Chengdu and Xi’an

Chengdu is the capital of Sichuan province. It is also the home of pandas and that makes it one of the premier stops in China. In fact such is the draw that I pretty much saw more western people queuing up in the pouring rain at 8am in the morning at the Panda breeding centre then I have seen in all the other places I’ve been in China put together. 
It hadn’t been an altogether easy journey to get there. Two days prior I had left at around 7am, followed the instructions to the local bus and then forgot to check what direction to go in and found myself dropped off at an industrial park over the other side of town. Due to pandas notorious lack of activity other than at feeding time, which is very much an early hours thing, the day was a write off. 

  
The following day, I joined Brandon from America to do a day trip to a place called Leshan. One of the amazing things about travelling is how a five hour round trip by bus is accepted as a day trip. Even more so when we enjoyed a leisurely breakfast before hand and set off mid morning. It was all worth it. Leshan is home to the largest Buddha in the world. Completed around 800ad it is whopping 71 metres tall. I think I am the same size as one of its finger nails. 

  
The crowds were also pretty insane. In fact we spent much of our time there in a queue waiting to go down the walkway, carved into the cliff face. Unlike in the rest of China, the government has decided to stick with the tried and tested old route rather than build a more modern and efficient replacement, which has made things very slow, but still very much worth it.   

Panda day came bright and early again the next morning.
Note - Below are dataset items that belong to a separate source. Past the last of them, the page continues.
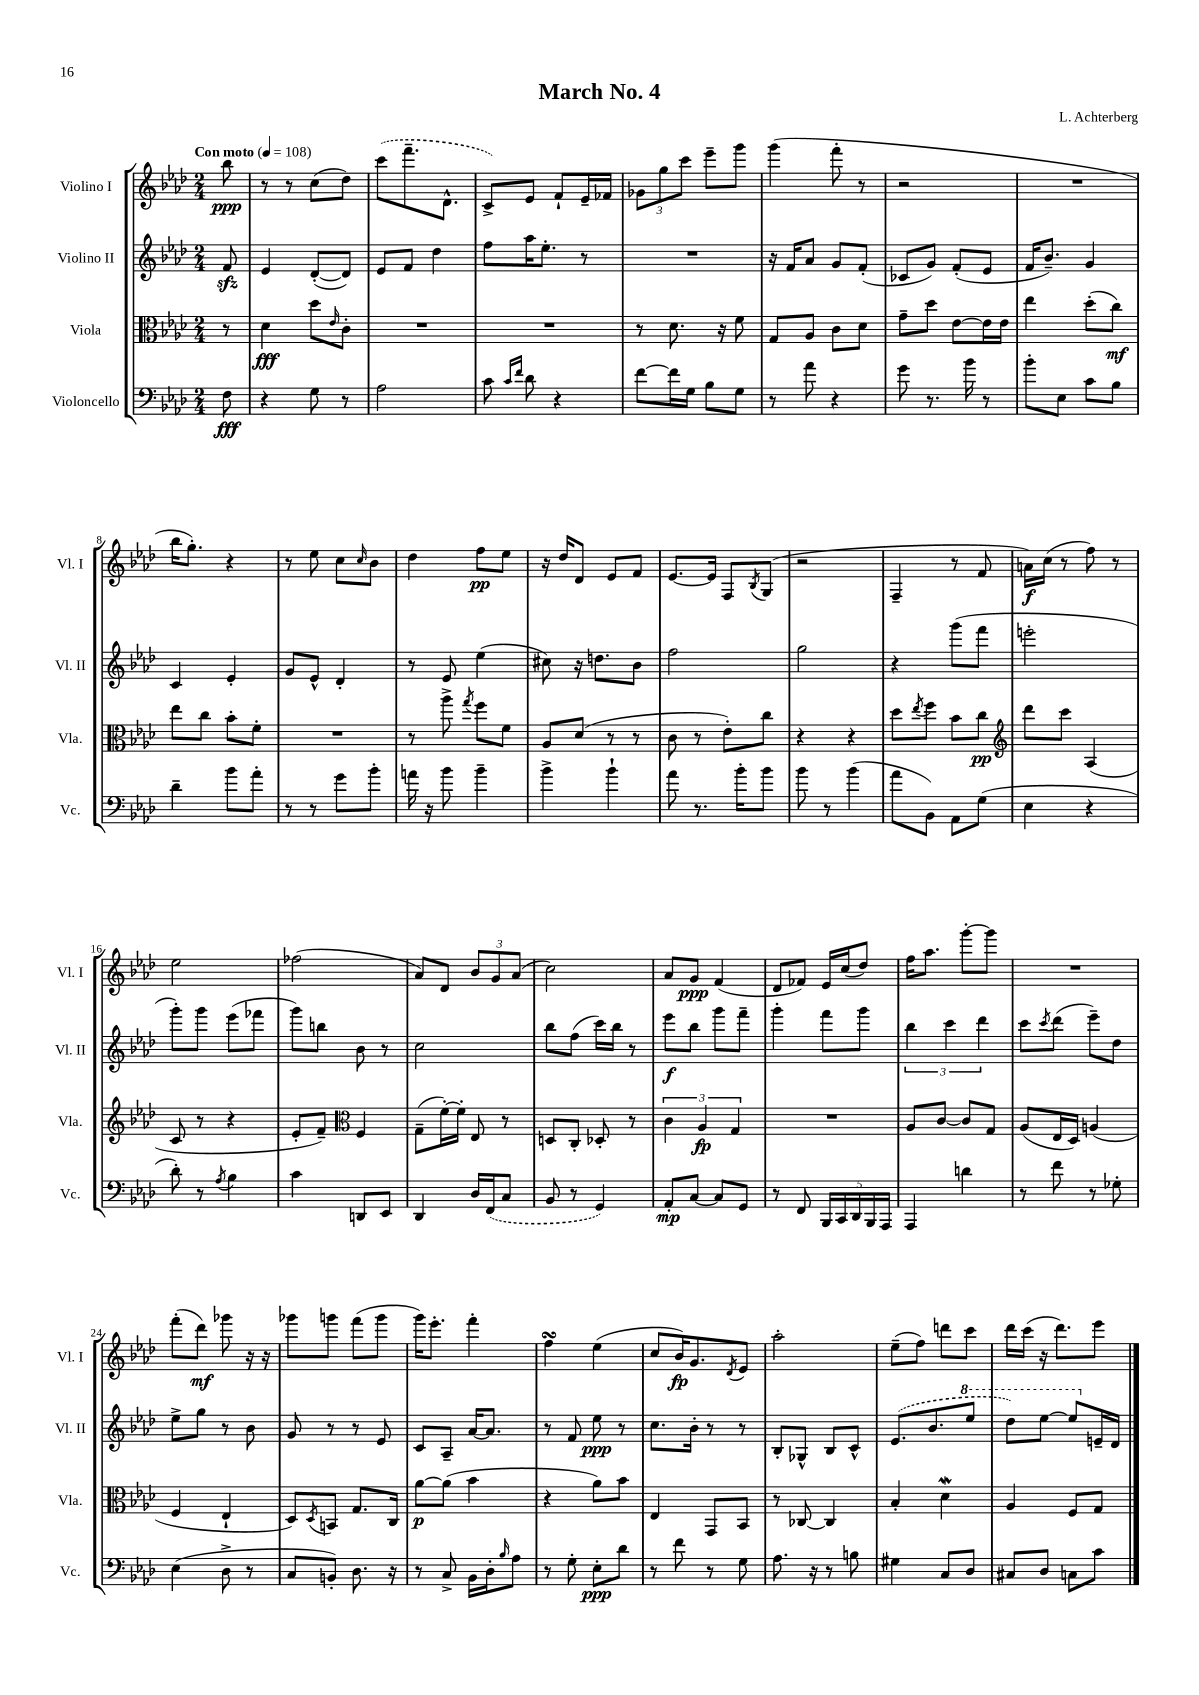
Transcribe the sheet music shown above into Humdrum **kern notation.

**kern	**kern	**kern	**kern
*staff4	*staff3	*staff2	*staff1
*clefF4	*clefC3	*clefG2	*clefG2
*k[b-e-a-d-]	*k[b-e-a-d-]	*k[b-e-a-d-]	*k[b-e-a-d-]
*M2/4	*M2/4	*M2/4	*M2/4
*MM108	*MM108	*MM108	*MM108
8F	8r	8f	8bb-
=	=	=	=
4r	4d-	4e-	8r
.	.	.	8r
8G	8dd-	([8d-'	(8cc
.	16qqe-	.	.
8r	8c'	8d-])	8dd-)
=	=	=	=
2A-	2r	8e-	(8ccc
.	.	8f	8.fff~
.	.	4dd-	.
.	.	.	8.d-^^
=	=	=	=
8c	2r	8ff	8c^)
16qqc	.	.	.
16qqf	.	.	.
8d-	.	16aa-	8e-
.	.	8.ee-'	.
4r	.	.	8f`
.	.	8r	16e-~
.	.	.	16f-
=	=	=	=
[8f	8r	2r	12g-
.	.	.	12gg
16f]	8.d-	.	.
.	.	.	12ccc
16G	.	.	.
8B-	.	.	8eee-~
.	16r	.	.
8G	8f	.	8ggg
=	=	=	=
8r	8G	16r	(4ggg
.	.	16f	.
8a-	8A-	8a-	.
4r	8c	8g	8fff'
.	8d-	(8f'	8r
=	=	=	=
8g	8g~	8c-	2r
8.r	8dd-	8g)	.
.	[8e-	(8f'	.
16b-	.	.	.
8r	16e-]	8e-	.
.	16e-	.	.
=	=	=	=
8b-'	4ee-	16f	2r
.	.	8.b-~)	.
8E-	.	.	.
8c	(8dd-'	4g	.
8B-	8cc)	.	.
=	=	=	=
4d-~	8ee-	4c	16bb-
.	.	.	8.gg')
.	8cc	.	.
8b-	8b-'	4e-'	4r
8a-'	8f'	.	.
=	=	=	=
8r	2r	8g	8r
8r	.	8e-^^	8ee-
8g	.	4d-'	8cc
.	.	.	16qqcc
8b-'	.	.	8b-
=	=	=	=
16a	8r	8r	4dd-
16r	.	.	.
8b-	8aa-^	8e-	.
.	8qgg	.	.
4b-~	8ff	(4ee-	8ff
.	8f	.	8ee-
=	=	=	=
4b-^	8A-	8cc#)	16r
.	.	.	16dd-
.	(8d-	16r	8d-
.	.	8.dd	.
4b-`	8r	.	8e-
.	8r	8b-	8f
=	=	=	=
8a-	8c	2ff	[8.e-
8.r	8r	.	.
.	.	.	16e-]
.	8e-')	.	8F
16b-'	.	.	.
.	.	.	8qB-
8b-	8cc	.	(8G
=	=	=	=
8b-	4r	2gg	2r
8r	.	.	.
(4b-	4r	.	.
=	=	=	=
8a-	8dd-	4r	4F~
.	8qee-	.	.
8BB-)	8ff	.	.
8AA-	8b-	(8ggg	8r
(8G	8cc	8fff	8f
=	=	=	=
*	*clefG2	*	*
4E-	8ddd-	2eee'	16a)
.	.	.	(16cc
.	8ccc	.	8r
4r	(4A-	.	8ff)
.	.	.	8r
=	=	=	=
8d-')	8c	8ggg')	2ee-
8r	8r	8ggg	.
8qA-	.	.	.
4B-	4r	(8eee-	.
.	.	8fff-	.
=	=	=	=
4c	8e-'	8ggg)	(2ff-
.	8f~)	8bb	.
*	*clefC3	*	*
8DD	4F	8b-	.
8EE-	.	8r	.
=	=	=	=
4DD-	(8G~	2cc	8a-)
.	[16f')	.	8d-
.	16f']	.	.
16D-	8E-	.	12b-
(16FF	.	.	.
.	.	.	12g
8C	8r	.	.
.	.	.	(12a-
=	=	=	=
8BB-	8D	8bb-	2cc)
8r	8C'	(8ff	.
4GG)	8D-'	16ccc)	.
.	.	16bb-	.
.	8r	8r	.
=	=	=	=
8AA-'	6c	8eee-	8a-
[8C	.	8bb-	8g
.	6A-	.	.
8C]	.	8ggg	(4f
.	6G	.	.
8GG	.	8fff~	.
=	=	=	=
8r	2r	4ggg'	8d-
8FF	.	.	8f-)
20BBB-	.	8fff	16e-
20CC	.	.	.
.	.	.	(16cc
20DD-	.	.	.
.	.	8ggg	8dd-)
20BBB-	.	.	.
20AAA-	.	.	.
=	=	=	=
4AAA-	8A-	6bb-	16ff
.	.	.	8.aa-
.	[8c	.	.
.	.	6ccc	.
4d	8c]	.	[8ggg'
.	.	6ddd-	.
.	8G	.	8ggg]
=	=	=	=
8r	(8A-	8ccc	2r
.	.	8qccc	.
8f	16E-	(8ddd-	.
.	16D-)	.	.
8r	(4A	8eee-~)	.
8G-'	.	8dd-	.
=	=	=	=
(4E-	4F	8ee-^	(8fff'
.	.	8gg	8ddd-)
8D-^	4E-`	8r	8ggg-
8r	.	8b-	16r
.	.	.	16r
=	=	=	=
8C	8D-)	8g	8ggg-
.	8qD-	.	.
8BB')	8BB	8r	8ggg
8.D-	8.G	8r	(8fff
.	.	8e-	8ggg
16r	16C	.	.
=	=	=	=
8r	[8a-	8c	16ggg)
.	.	.	8.eee-'
8C^	(8a-]	8A-~	.
16BB-	4b-	[16a-	4fff'
16D-'	.	8.a-]	.
16qqB-	.	.	.
8A-	.	.	.
=	=	=	=
8r	4r	8r	4ff
8G'	.	8f	.
8E-'	8a-)	8ee-	(4ee-
8d-	8b-	8r	.
=	=	=	=
8r	4E-	8.cc	8cc
8f	.	.	16b-)
.	.	16b-'	8.g
8r	8GG	8r	.
.	.	.	8qd-
8G	8BB-	8r	8e-
=	=	=	=
8.A-	8r	8B-'	2aa-'
.	[8C-	8G-^^	.
16r	.	.	.
8r	4C-]	8B-	.
8B	.	8c^^	.
=	=	=	=
4G#	4B-'	(8.e-	(8ee-~
.	.	.	8ff)
.	.	8.b-	.
8C	4d-	.	8ddd
8D-	.	8eee-	8ccc
=	=	=	=
8C#	4A-	8ddd-)	16ddd-
.	.	.	(16ccc
8D-	.	[8eee-	16r
.	.	.	8.ddd-)
8C	8F	8eee-]	.
8c	8G	16e~	8eee-
.	.	16d-	.
==	==	==	==
*-	*-	*-	*-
This time I caught the bus in the right direction. It all went very smoothly and I arrived at around 8am in the rain. It’s never the best of ideas to go and see animals when it’s raining, but there was no chance I was going to postpone the visit again.   

The breeding centre is kind of a zoo, but not a zoo. The pandas are not kept behind bars, but rather they have fairly extensive areas to roam, with a moat keeping them from the walkways. I headed over to the cubs section, who now to my eyes resemble adults, but they still seemed to retain their playful side. A pile of bamboo was put on one of the wooden platforms, and soon the pandas wandered outside and began to lay back, enjoying their morning feed. They are highly animated creatures, with fantastic bamboo eating technique. 

  
After a while, I visited some of the older and supposably bigger pandas and again, I can confirm, that they had their cute factor. Except they don’t do a lot. After each panda finished their bamboo, so they seemed to finish their day. They found a spot, laid down and slept off what was a highly energetic start. As the rain continued to fall, I found myself looking at this panda and feeling like I knew exactly how he was feeling:

  
I left shortly after. The problem with it only having pandas is that after a while, you really can only see so many pandas. There’s not much variation. They are magnificent animals in their own right, but there is a reason why something so big, with the potential to be so ferocious, can be so close to extinction. 

 From Chengdu I headed to Xi’an – home of the Terracotta warriors. I visited them the following day. I went with certain reservations. People who I had spoken to had not been particularly positive about the experience with most labelling it as a disappointment. Having now been I both understand what they mean and yet disagree as well. The problem with it is that there is no information. I got the impression that the museum expects everyone to go as a tour and so if, like me, you go independently then they’ve put nothing in place to help you understand the historical significance of what you are seeing.   

That said the sight does speak for itself. It’s separated into three pits. I started with the least spectacular one and worked my way up. Pit three was small and mostly a mess of broken warriors. It was disappointing. Then I moved onto pit two, which is huge, but with very few warriors. Most again are in a thousand pieces on the floor. It did though contain a number, which you could go and look at closely and the complexity of the designs really stood out.   

Every facial expression, every item of clothing, every stance is different. The detail is quite spectacular. My impression of the place really rose though when getting to pit one and seeing the classic scene of them all standing in rows. I battled through the crowds and marvelled at the sight.   

 
In another part of the museum are housed the bronze chariots, which were discovered at a different sight.

  
Again the work and level of detail is quite something. All in all it is truly a wonder of the world, without a museum to do it justice. The true brilliance of it is that there is so much more to discover and from what I understand the true discoveries have only just begun.